THE PROBLEM: A faithful transcription of the entries below is required.

Stored items from a collection:
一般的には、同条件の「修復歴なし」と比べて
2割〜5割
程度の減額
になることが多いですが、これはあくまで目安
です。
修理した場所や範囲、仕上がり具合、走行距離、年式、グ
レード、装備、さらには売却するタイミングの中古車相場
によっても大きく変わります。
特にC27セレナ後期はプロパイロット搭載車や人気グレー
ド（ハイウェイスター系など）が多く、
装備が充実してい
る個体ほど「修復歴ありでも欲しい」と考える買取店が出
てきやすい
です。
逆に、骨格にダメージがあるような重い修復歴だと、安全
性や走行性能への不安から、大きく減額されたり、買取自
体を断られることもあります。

REPLY TO THE EXERCISE:
一般的には、同条件の「修復歴なし」と比べて
2割〜5割
程度の減額
になることが多いですが、これはあくまで目安
です。
修理した場所や範囲、仕上がり具合、走行距離、年式、グ
レード、装備、さらには売却するタイミングの中古車相場
によっても大きく変わります。
特にC27セレナ後期はプロパイロット搭載車や人気グレー
ド（ハイウェイスター系など）が多く、
装備が充実してい
る個体ほど「修復歴ありでも欲しい」と考える買取店が出
てきやすい
です。
逆に、骨格にダメージがあるような重い修復歴だと、安全
性や走行性能への不安から、大きく減額されたり、買取自
体を断られることもあります。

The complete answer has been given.